| Lista de tarefas |
a) Reproduza o trecho do texto sobre ensino superior que começa nas palavras "No ano passado, o" e vai até "associar-se à escola.", inclusive, trocando "pensamento crítico" por "raciocínio analítico".
b) Responda às perguntas abaixo com base no texto sobre ensino superior, marcando cada resposta como a pergunta correspondente:
(i) Quantos dos alunos matriculados em instituições de ensino superior em 2009 cursavam administração?
(ii) Segundo o estudo da Hoper Educação, quanto subiu o número de matrículas em engenharia, e em quanto tempo?
(iii) Quem é a coordenadora do Centro de Desenvolvimento do Ensino e Aprendizagem do Insper?
c) Liste todas as empresas que o texto sobre ensino superior cita entre as primeiras a se associar ao Insper.

| Texto de estudo |
━━━━━━━━

Faz sentido se a ideia é manter a universidade restrita a uma elite. Mas é um contrassenso num momento de ampliação do acesso à educação superior, com a inclusão de estudantes vindos de famílias mais pobres, mais diversos etnicamente, mais velhos e com menos tempo para estudar (já que precisam trabalhar). "Muitas vezes, são os primeiros de suas famílias a ter acesso à educação superior e buscam essa possibilidade tendo como principal motivação aumentar suas condições de ascensão social", afirma Dias. "Não é apenas com instituições de ponta que conseguiremos colocar mais alguns milhões de jovens dentro de uma universidade na próxima década."
• Demanda reprimida
A explicação para a ascensão e queda do valor do diploma é histórica. "Desde a industrialização, há uma demanda reprimida por profissionais de nível universitário no país", afirma Menezes, o pesquisador do Insper. Até o ano 2000, a procura por trabalhadores com nível superior (15 a 16 anos de estudo) vinha superando a oferta ano após ano. Da virada do século em diante, porém, a oferta total de formandos aumentou mais que a demanda e derrubou o valor médio do diploma - embora isso não valha em todas as carreiras. A superoferta é um fenômeno dos cursos de ciências humanas, como administração e direito. Dos quase 6 milhões de alunos matriculados em instituições de ensino superior em 2009, 1,1 milhão cursava administração. Em áreas técnicas, sobretudo na engenharia, a procura continua crescendo mais que a oferta.
Mas isso começa a mudar. Ao mesmo tempo em que caia procura por cursos de direito e administração, cresce a demanda por diplomas de engenharia. De acordo com estudo da Hoper Educação o número de matrículas nesta área subiu 33% em dois anos - pelo menos em parte como reação à mudança de cenário no mercado de trabalho. Estudantes e familiares devem estar se perguntando: vale a pena pagar por um curso de administração?
Há quatro anos, o Insper criou o Centro de Desenvolvimento do Ensino e Aprendizagem, com a missão de responder a algumas perguntas espinhosas: quanto a escola gera de valor para a sociedade? qual o seu papel no país? "É uma discussão bem avançada na iniciativa privada que se tornou fundamental na nossa área", diz Carolina da Costa, a coordenadora do centro. O Insper é uma instituição sem fins lucrativos. "Na prática, isso significa que o governo nos isenta de impostos por que confia que estamos gerando benefícios à sociedade. Será que estamos?"
No ano passado, o Insper cruzou as disciplinas em que forma seus alunos com as competências exigidas pelas empresas, como pensamento crítico e capacidade de resolver problemas complexos. Como encontrou lacunas, decidiu revisar o currículo dos cursos. Já no primeiro semestre, os estudantes passam a ter aulas de pensamento crítico e ética baseadas na discussão de dilemas do dia a dia. E, a partir de agosto, os 80 alunos do penúltimo no vão resolver problemas reais dentro de empresas parceiras. Ambev, Amil, Bauducco, Natura, Ultracargo e Votorantim estão entre as primeiras empresas a associar-se à escola.

━━━━━━━━

(Dados coletados)
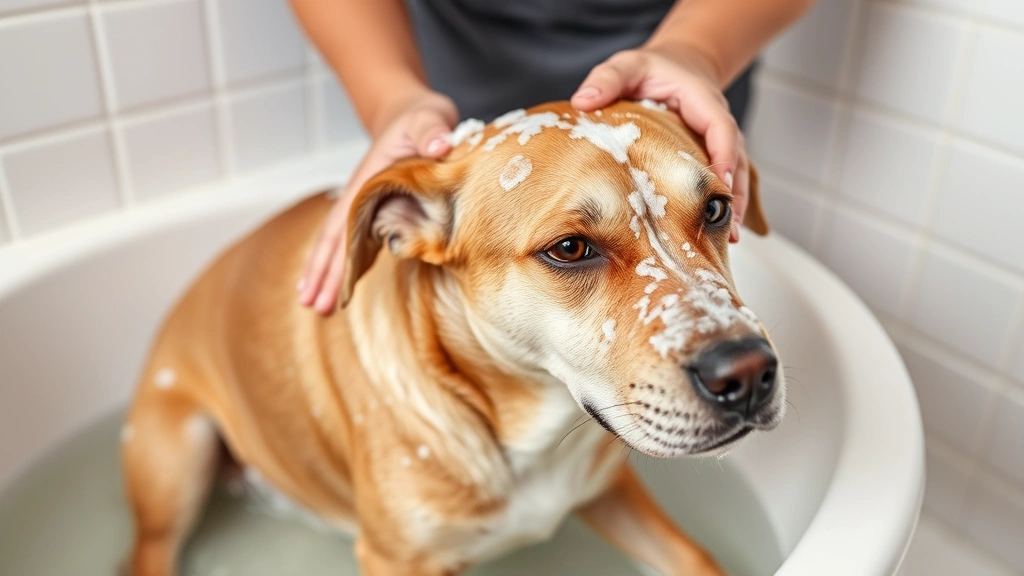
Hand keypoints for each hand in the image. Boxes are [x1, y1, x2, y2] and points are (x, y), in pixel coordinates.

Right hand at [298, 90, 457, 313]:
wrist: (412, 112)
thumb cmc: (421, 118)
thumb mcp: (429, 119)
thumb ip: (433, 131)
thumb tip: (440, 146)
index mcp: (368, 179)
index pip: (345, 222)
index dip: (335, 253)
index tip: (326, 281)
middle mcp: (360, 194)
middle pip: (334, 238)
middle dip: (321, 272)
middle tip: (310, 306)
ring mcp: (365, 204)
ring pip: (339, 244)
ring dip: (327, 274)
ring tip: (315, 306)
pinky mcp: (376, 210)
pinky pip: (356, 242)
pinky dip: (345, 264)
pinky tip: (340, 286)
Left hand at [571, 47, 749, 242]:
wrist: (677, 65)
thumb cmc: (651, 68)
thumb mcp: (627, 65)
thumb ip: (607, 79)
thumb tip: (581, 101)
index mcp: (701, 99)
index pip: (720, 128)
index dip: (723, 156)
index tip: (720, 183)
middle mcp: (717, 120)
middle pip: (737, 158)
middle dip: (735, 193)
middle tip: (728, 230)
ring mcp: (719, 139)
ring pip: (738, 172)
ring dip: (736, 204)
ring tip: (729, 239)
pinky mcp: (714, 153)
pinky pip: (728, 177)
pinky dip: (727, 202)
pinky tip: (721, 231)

━━━━━━━━

| Respostas escritas |
a)
No ano passado, o Insper cruzou as disciplinas em que forma seus alunos com as competências exigidas pelas empresas, como raciocínio analítico e capacidade de resolver problemas complexos. Como encontrou lacunas, decidiu revisar o currículo dos cursos. Já no primeiro semestre, os estudantes passam a ter aulas de raciocínio analítico e ética baseadas na discussão de dilemas do dia a dia. E, a partir de agosto, os 80 alunos do penúltimo no vão resolver problemas reais dentro de empresas parceiras. Ambev, Amil, Bauducco, Natura, Ultracargo e Votorantim estão entre as primeiras empresas a associar-se à escola.

b)
(i) 1,1 milhão.
(ii) Subiu 33% em dois anos.
(iii) Carolina da Costa.

c) Ambev, Amil, Bauducco, Natura, Ultracargo e Votorantim.